I made these with an iPhone app (Action Movie FX) about three years ago. They’ve added lots of effects.
I am not an audiophile. I thought the AM radio (WLS) music coming out of the dash speaker on my Ford Falcon sounded pretty damn good. During the 70s I wore headphones four hours a day. I lived through the refrigerator sized speaker era. It all sounded good to me.
But the music never sounded as good as it does coming from the tiny Apple AirPods. Is that perceptual? Maybe. But all music is perceptual unless you have a spectrum analyzer implanted in your head.
I’ve never heard better, more natural, separation. I was listening to CSN&Y (on the highway) this morning and could hear acoustic guitars in my left ear (for lack of a more scientific description). Even that little raspy sounds made when the fingers are dragged along one of the base strings (?). I could shift my awareness to the base in my right ear. (Channel is a better word, isn’t it?) And the vocals were somewhere in the rear-center of my noggin.
It feels like I’m hearing these songs for the first time. I know, I know… this is old news to you pros with the big cans clamped to your head. And good for you.
I’m seeing more AirPods here in the coffee shop every week. If I’m familiar with the person I ask how they like them and why they decided to give them a try. Usually some variation of the story above.
There are probably a lot of good reason NOT to try AirPods. That they’re made by Apple is not one of them.
The 3 min clip above is from this afternoon’s Apple WWDC keynote. An amazing demo of an AR game on an iPad. What I want to know is did this remind anyone else of a short story written by Michael Swanwick and William Gibson (first published in Omni in July 1985.) titled Dogfight?
The Kardia is a tiny ECG (or EKG) reader that works in conjunction with your iPhone to give you heart-rate readings.
In the late 80’s I was doing affiliate relations for about 120 radio stations (in Missouri and Iowa). I had a card for each station in a Rolodex on my desk. Using a typewriter, I packed as much information on each card as possible. Station manager, program director, news director, address, phone, fax (few if any email addresses in ’87). By my right knee was a file drawer containing manila file folders for each station. This would contain copies of all correspondence; notes from phone calls and f2f visits. It was a paper world. The portable version of the Rolodex was a page with as much of the info as could be crammed on a sheet of paper. (Columns: City, GM, PD, ND, Address, Phone, Fax, etc)
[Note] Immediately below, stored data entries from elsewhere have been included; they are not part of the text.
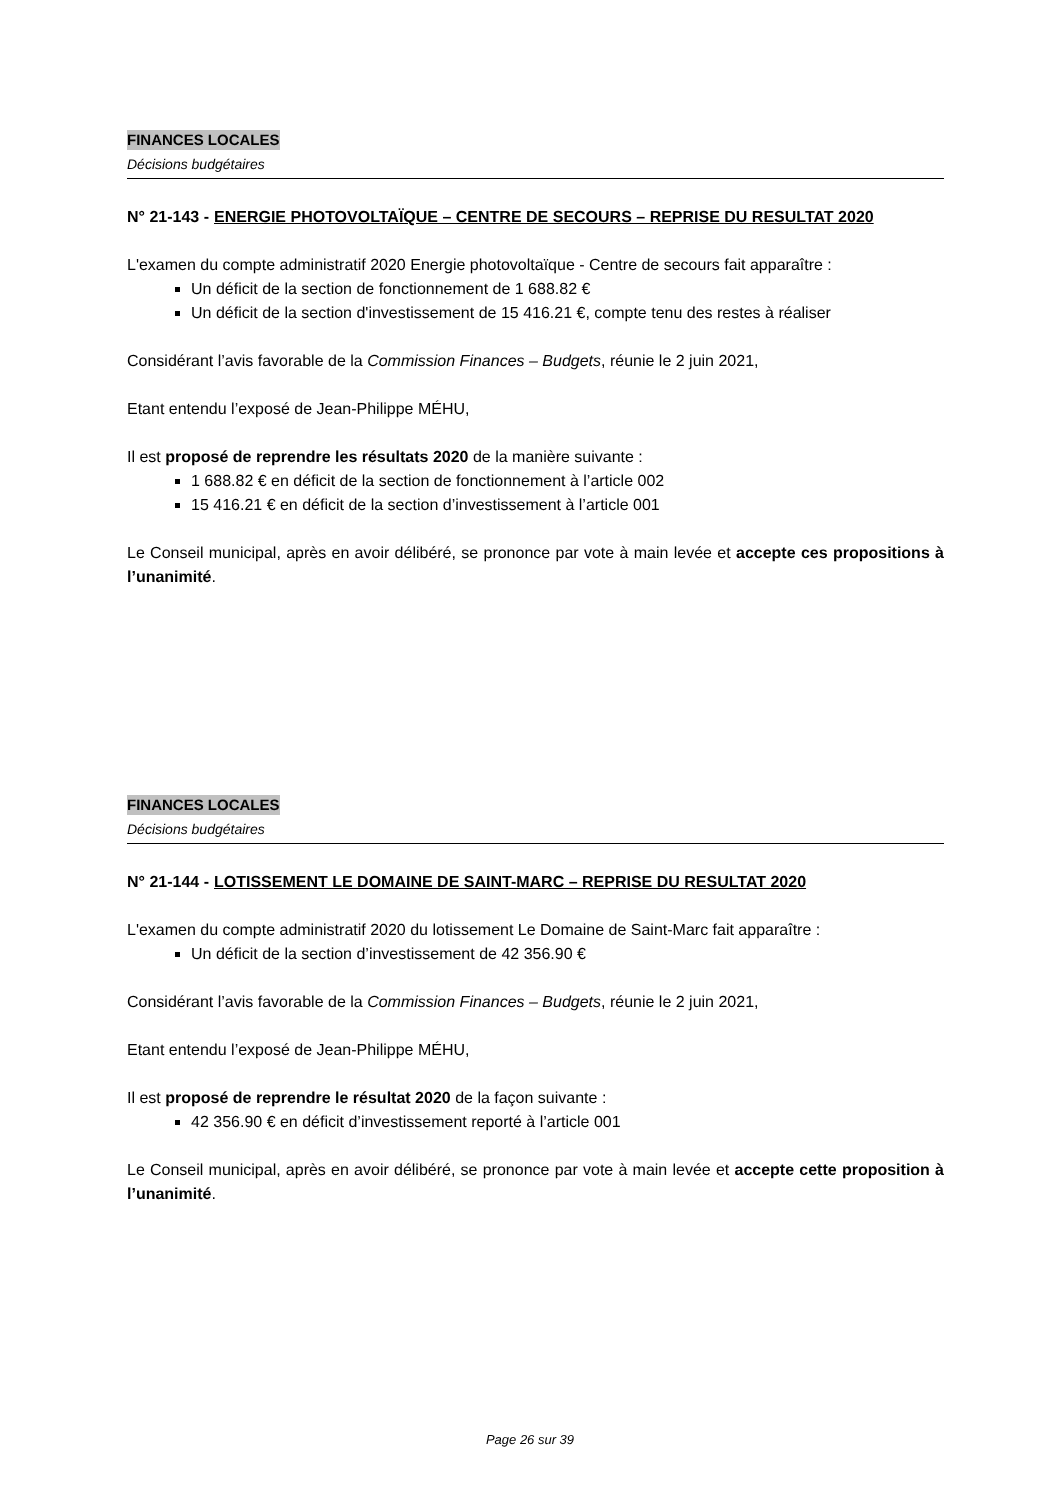FINANCES LOCALES
Décisions budgétaires
N° 21-143 - ENERGIE PHOTOVOLTAÏQUE – CENTRE DE SECOURS – REPRISE DU RESULTAT 2020
L'examen du compte administratif 2020 Energie photovoltaïque - Centre de secours fait apparaître :
Un déficit de la section de fonctionnement de 1 688.82 €
Un déficit de la section d'investissement de 15 416.21 €, compte tenu des restes à réaliser
Considérant l’avis favorable de la Commission Finances – Budgets, réunie le 2 juin 2021,
Etant entendu l’exposé de Jean-Philippe MÉHU,
Il est proposé de reprendre les résultats 2020 de la manière suivante :
1 688.82 € en déficit de la section de fonctionnement à l’article 002
15 416.21 € en déficit de la section d’investissement à l’article 001
Le Conseil municipal, après en avoir délibéré, se prononce par vote à main levée et accepte ces propositions à l’unanimité.
FINANCES LOCALES
Décisions budgétaires
N° 21-144 - LOTISSEMENT LE DOMAINE DE SAINT-MARC – REPRISE DU RESULTAT 2020
L'examen du compte administratif 2020 du lotissement Le Domaine de Saint-Marc fait apparaître :
Un déficit de la section d’investissement de 42 356.90 €
Considérant l’avis favorable de la Commission Finances – Budgets, réunie le 2 juin 2021,
Etant entendu l’exposé de Jean-Philippe MÉHU,
Il est proposé de reprendre le résultat 2020 de la façon suivante :
42 356.90 € en déficit d’investissement reporté à l’article 001
Le Conseil municipal, après en avoir délibéré, se prononce par vote à main levée et accepte cette proposition à l’unanimité.
Page 26 sur 39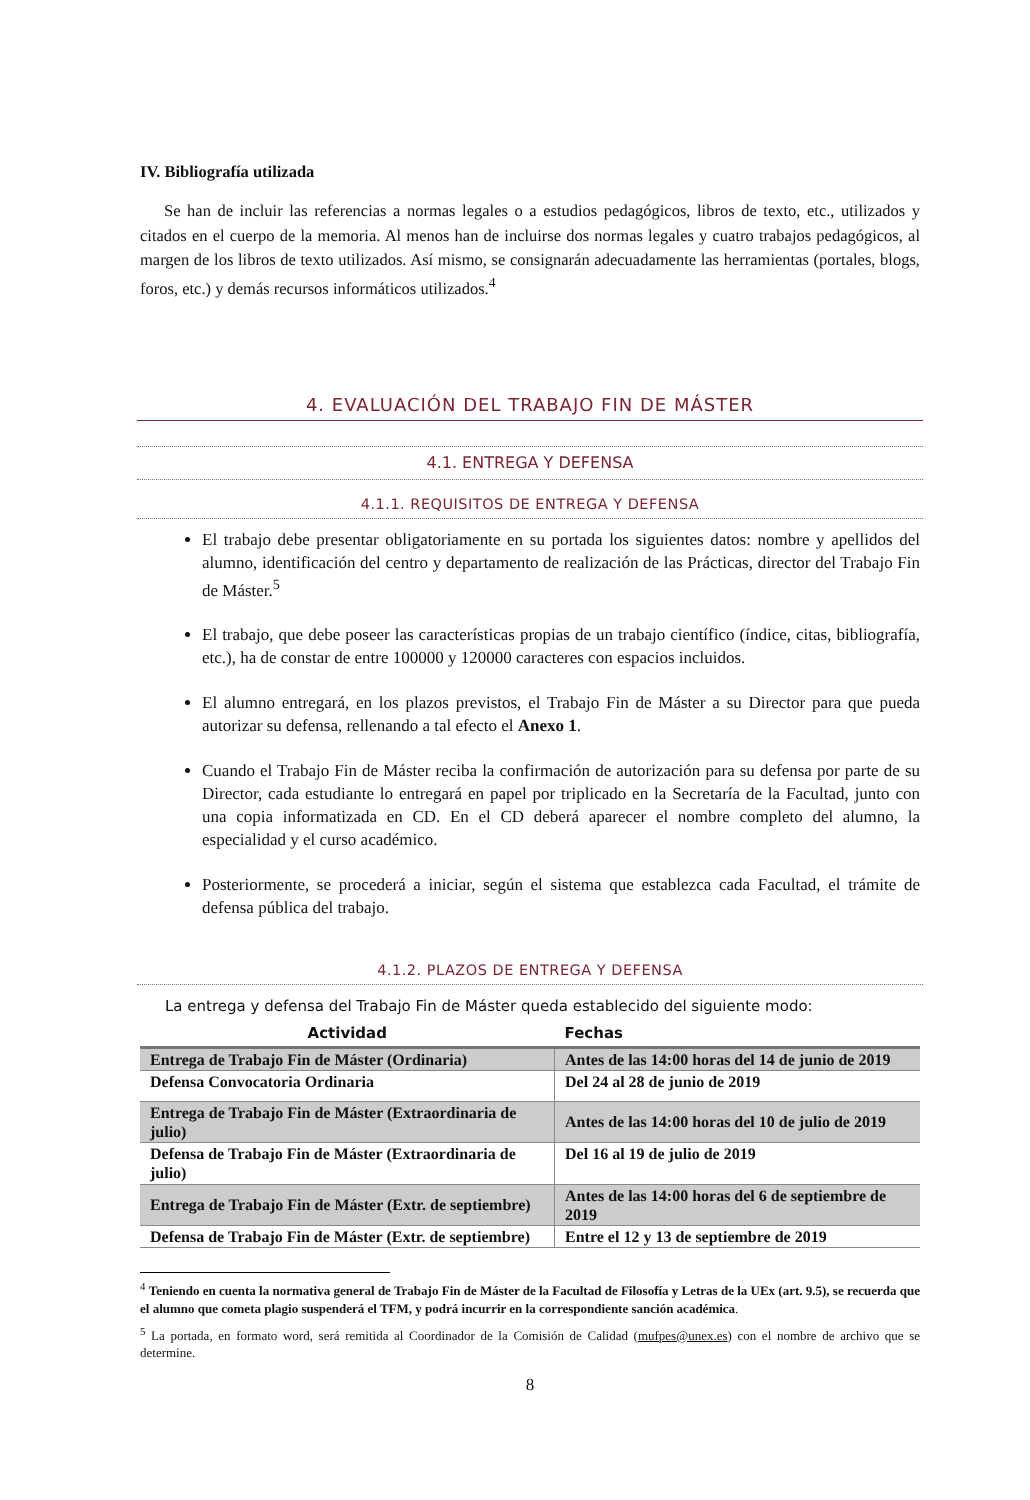IV. Bibliografía utilizada
Se han de incluir las referencias a normas legales o a estudios pedagógicos, libros de texto, etc., utilizados y citados en el cuerpo de la memoria. Al menos han de incluirse dos normas legales y cuatro trabajos pedagógicos, al margen de los libros de texto utilizados. Así mismo, se consignarán adecuadamente las herramientas (portales, blogs, foros, etc.) y demás recursos informáticos utilizados.<sup>4</sup>
4. EVALUACIÓN DEL TRABAJO FIN DE MÁSTER
4.1. ENTREGA Y DEFENSA
4.1.1. REQUISITOS DE ENTREGA Y DEFENSA
El trabajo debe presentar obligatoriamente en su portada los siguientes datos: nombre y apellidos del alumno, identificación del centro y departamento de realización de las Prácticas, director del Trabajo Fin de Máster.<sup>5</sup>
El trabajo, que debe poseer las características propias de un trabajo científico (índice, citas, bibliografía, etc.), ha de constar de entre 100000 y 120000 caracteres con espacios incluidos.
El alumno entregará, en los plazos previstos, el Trabajo Fin de Máster a su Director para que pueda autorizar su defensa, rellenando a tal efecto el Anexo 1.
Cuando el Trabajo Fin de Máster reciba la confirmación de autorización para su defensa por parte de su Director, cada estudiante lo entregará en papel por triplicado en la Secretaría de la Facultad, junto con una copia informatizada en CD. En el CD deberá aparecer el nombre completo del alumno, la especialidad y el curso académico.
Posteriormente, se procederá a iniciar, según el sistema que establezca cada Facultad, el trámite de defensa pública del trabajo.
4.1.2. PLAZOS DE ENTREGA Y DEFENSA
La entrega y defensa del Trabajo Fin de Máster queda establecido del siguiente modo:
| Actividad | Fechas |
| --- | --- |
| Entrega de Trabajo Fin de Máster (Ordinaria) | Antes de las 14:00 horas del 14 de junio de 2019 |
| Defensa Convocatoria Ordinaria | Del 24 al 28 de junio de 2019 |
| Entrega de Trabajo Fin de Máster (Extraordinaria de julio) | Antes de las 14:00 horas del 10 de julio de 2019 |
| Defensa de Trabajo Fin de Máster (Extraordinaria de julio) | Del 16 al 19 de julio de 2019 |
| Entrega de Trabajo Fin de Máster (Extr. de septiembre) | Antes de las 14:00 horas del 6 de septiembre de 2019 |
| Defensa de Trabajo Fin de Máster (Extr. de septiembre) | Entre el 12 y 13 de septiembre de 2019 |
<sup>4</sup> Teniendo en cuenta la normativa general de Trabajo Fin de Máster de la Facultad de Filosofía y Letras de la UEx (art. 9.5), se recuerda que el alumno que cometa plagio suspenderá el TFM, y podrá incurrir en la correspondiente sanción académica.
<sup>5</sup> La portada, en formato word, será remitida al Coordinador de la Comisión de Calidad (mufpes@unex.es) con el nombre de archivo que se determine.
8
I had a computer on my desk but I don’t recall when I moved from DOS to Windows. But somewhere in here I was using Borland Reflex, a flat-file database management system for DOS. It was the first commercial PC database to use the mouse and graphics mode, and drag-and-drop capability in the report formatting module.
I used Reflex as a ‘customer relationship management’ program before there was such a thing (that I knew of). I was in heaven. I sorted and searched and generated reports. I used one field for notes (every phone call, letter and in-person visit).
Sometime around 1987 I was visiting Bill Weaver, the GM of KFRU in Columbia, MO, and I must have mentioned my little database. Bill showed me the program he used to manage all of his contacts: ACT! I was smitten! Did all the things I hacked out of Reflex but so much more. I immediately bought a copy and became insufferable to my co-workers.
While attending COMDEX in 1992 (Chicago), I saw what I believe was the first Windows version of ACT! $500 but I had to have it. Bought it on the convention floor.
I lived in ACT! for many years after. Probably well after Outlook took over the company network. Grown men were reduced to tears when they were forced to give up ACT!